# [Records provided]
^^^^^^^^^^^^^^^^
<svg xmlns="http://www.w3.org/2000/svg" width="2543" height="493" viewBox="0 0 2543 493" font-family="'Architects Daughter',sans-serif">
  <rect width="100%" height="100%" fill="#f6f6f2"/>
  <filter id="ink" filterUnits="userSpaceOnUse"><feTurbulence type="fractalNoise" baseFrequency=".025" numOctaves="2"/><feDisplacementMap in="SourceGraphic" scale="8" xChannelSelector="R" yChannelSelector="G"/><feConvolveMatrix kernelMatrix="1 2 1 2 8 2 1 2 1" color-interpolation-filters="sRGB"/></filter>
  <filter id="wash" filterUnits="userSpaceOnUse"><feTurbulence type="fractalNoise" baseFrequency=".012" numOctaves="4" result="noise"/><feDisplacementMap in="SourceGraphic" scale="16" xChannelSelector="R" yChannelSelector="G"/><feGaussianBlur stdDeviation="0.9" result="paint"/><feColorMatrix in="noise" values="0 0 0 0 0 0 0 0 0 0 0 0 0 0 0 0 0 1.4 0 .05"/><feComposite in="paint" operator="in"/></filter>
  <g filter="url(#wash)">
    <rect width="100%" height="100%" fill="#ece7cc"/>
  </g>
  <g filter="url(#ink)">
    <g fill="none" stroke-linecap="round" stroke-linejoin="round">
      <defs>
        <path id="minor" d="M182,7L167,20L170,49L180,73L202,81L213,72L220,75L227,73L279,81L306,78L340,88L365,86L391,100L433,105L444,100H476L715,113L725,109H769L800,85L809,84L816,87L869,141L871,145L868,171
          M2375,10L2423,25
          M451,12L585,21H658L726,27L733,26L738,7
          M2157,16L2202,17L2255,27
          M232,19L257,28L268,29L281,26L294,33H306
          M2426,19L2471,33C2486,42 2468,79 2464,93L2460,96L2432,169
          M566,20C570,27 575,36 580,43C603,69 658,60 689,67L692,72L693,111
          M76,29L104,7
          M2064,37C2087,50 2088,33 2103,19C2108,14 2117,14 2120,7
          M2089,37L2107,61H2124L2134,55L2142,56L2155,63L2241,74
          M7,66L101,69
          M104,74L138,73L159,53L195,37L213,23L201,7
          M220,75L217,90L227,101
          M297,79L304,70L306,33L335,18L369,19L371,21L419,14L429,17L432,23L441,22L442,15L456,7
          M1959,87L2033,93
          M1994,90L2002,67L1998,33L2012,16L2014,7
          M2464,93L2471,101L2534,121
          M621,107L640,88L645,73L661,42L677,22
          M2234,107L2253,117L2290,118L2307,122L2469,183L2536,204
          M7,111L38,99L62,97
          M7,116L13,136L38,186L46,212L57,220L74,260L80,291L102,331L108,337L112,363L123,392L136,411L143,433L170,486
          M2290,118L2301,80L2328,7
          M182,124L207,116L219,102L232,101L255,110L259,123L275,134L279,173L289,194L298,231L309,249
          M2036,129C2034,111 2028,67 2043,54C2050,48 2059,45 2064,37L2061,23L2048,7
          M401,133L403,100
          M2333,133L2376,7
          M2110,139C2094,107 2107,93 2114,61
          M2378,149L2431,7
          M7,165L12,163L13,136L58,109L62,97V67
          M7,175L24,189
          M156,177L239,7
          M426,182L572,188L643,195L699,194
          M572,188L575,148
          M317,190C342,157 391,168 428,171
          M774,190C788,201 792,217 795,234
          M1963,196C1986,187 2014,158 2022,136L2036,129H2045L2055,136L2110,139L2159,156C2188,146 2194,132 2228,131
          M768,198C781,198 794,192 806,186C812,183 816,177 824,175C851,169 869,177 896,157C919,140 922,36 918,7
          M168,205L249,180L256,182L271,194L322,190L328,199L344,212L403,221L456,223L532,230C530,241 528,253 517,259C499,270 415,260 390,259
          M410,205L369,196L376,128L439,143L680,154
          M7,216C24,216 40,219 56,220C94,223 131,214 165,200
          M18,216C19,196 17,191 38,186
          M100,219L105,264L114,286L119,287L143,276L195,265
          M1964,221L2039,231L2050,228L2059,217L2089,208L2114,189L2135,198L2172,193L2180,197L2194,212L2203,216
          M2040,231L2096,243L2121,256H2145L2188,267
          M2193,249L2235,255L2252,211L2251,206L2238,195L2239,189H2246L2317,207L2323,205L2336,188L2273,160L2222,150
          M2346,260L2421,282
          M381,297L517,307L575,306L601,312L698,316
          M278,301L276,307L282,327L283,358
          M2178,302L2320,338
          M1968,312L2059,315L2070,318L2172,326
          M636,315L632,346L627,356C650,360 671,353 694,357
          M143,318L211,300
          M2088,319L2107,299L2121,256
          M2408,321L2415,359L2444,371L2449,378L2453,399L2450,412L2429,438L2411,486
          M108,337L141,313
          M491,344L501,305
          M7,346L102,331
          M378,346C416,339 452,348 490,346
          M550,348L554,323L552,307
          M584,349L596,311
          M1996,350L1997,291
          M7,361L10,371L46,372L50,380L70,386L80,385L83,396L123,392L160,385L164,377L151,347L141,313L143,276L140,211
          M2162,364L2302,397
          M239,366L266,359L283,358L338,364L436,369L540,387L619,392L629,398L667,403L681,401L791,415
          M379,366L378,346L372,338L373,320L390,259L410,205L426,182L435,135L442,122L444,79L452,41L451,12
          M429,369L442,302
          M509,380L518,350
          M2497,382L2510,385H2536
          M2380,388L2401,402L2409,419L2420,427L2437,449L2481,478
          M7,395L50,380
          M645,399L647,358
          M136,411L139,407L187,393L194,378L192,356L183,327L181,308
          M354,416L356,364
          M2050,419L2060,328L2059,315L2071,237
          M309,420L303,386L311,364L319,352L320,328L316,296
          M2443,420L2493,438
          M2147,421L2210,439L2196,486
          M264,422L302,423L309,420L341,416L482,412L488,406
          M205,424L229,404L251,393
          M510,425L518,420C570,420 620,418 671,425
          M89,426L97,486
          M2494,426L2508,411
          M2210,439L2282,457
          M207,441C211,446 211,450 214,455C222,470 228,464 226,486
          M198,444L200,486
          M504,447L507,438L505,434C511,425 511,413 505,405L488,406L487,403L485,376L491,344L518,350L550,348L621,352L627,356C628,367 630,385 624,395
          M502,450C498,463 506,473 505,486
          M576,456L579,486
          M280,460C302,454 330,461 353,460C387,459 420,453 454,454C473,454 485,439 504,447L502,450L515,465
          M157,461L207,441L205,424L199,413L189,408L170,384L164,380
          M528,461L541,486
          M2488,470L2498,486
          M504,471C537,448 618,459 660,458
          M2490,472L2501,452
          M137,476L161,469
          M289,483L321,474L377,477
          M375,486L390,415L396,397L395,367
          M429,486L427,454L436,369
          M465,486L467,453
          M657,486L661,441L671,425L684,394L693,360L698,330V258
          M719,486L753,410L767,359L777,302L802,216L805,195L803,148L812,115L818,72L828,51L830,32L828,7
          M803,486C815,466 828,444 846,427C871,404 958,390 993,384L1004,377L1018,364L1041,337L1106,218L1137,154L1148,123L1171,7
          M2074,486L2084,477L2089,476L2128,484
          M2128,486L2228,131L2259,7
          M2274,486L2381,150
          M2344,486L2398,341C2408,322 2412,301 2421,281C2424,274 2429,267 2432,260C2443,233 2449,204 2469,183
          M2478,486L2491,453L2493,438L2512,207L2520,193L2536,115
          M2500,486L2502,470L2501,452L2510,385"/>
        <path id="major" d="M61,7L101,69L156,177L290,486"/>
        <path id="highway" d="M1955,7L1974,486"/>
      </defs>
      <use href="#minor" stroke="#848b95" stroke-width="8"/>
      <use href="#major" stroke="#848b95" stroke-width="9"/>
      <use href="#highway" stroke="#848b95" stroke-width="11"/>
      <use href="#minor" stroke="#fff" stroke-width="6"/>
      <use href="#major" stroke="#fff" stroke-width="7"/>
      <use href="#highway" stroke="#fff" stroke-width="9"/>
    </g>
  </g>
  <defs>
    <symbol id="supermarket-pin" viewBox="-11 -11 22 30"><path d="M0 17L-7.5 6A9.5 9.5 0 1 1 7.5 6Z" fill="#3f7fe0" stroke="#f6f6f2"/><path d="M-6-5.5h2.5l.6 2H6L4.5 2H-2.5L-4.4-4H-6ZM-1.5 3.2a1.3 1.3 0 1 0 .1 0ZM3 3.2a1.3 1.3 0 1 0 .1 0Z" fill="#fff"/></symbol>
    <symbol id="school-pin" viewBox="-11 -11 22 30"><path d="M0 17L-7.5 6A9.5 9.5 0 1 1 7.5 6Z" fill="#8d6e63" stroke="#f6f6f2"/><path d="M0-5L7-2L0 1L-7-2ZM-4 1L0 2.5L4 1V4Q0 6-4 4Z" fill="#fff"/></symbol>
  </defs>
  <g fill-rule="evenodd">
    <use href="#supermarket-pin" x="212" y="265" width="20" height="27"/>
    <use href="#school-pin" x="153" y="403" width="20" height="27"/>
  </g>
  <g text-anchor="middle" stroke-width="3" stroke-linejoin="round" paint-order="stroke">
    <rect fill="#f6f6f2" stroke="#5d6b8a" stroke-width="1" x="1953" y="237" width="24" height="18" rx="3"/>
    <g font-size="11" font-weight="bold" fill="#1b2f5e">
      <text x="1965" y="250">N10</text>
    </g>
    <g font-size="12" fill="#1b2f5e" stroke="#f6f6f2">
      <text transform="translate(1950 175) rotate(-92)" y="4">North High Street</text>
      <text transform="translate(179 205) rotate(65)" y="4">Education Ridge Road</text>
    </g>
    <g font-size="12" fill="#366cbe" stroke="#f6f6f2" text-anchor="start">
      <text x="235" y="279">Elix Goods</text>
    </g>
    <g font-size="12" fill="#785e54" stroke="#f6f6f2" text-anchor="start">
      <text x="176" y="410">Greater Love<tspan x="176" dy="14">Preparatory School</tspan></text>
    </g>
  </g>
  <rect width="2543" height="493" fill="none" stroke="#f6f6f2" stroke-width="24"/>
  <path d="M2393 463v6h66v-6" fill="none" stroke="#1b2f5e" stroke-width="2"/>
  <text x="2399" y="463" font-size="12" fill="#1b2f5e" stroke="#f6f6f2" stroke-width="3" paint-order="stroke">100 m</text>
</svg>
^^^^^^^^^^^^^^^^
# [Exercise aim]
Among the entries above, identify all lines with "path" and copy them.

# [Final answer]
        <path id="minor" d="M182,7L167,20L170,49L180,73L202,81L213,72L220,75L227,73L279,81L306,78L340,88L365,86L391,100L433,105L444,100H476L715,113L725,109H769L800,85L809,84L816,87L869,141L871,145L868,171
        <path id="major" d="M61,7L101,69L156,177L290,486"/>
        <path id="highway" d="M1955,7L1974,486"/>
    <symbol id="supermarket-pin" viewBox="-11 -11 22 30"><path d="M0 17L-7.5 6A9.5 9.5 0 1 1 7.5 6Z" fill="#3f7fe0" stroke="#f6f6f2"/><path d="M-6-5.5h2.5l.6 2H6L4.5 2H-2.5L-4.4-4H-6ZM-1.5 3.2a1.3 1.3 0 1 0 .1 0ZM3 3.2a1.3 1.3 0 1 0 .1 0Z" fill="#fff"/></symbol>
    <symbol id="school-pin" viewBox="-11 -11 22 30"><path d="M0 17L-7.5 6A9.5 9.5 0 1 1 7.5 6Z" fill="#8d6e63" stroke="#f6f6f2"/><path d="M0-5L7-2L0 1L-7-2ZM-4 1L0 2.5L4 1V4Q0 6-4 4Z" fill="#fff"/></symbol>
  <path d="M2393 463v6h66v-6" fill="none" stroke="#1b2f5e" stroke-width="2"/>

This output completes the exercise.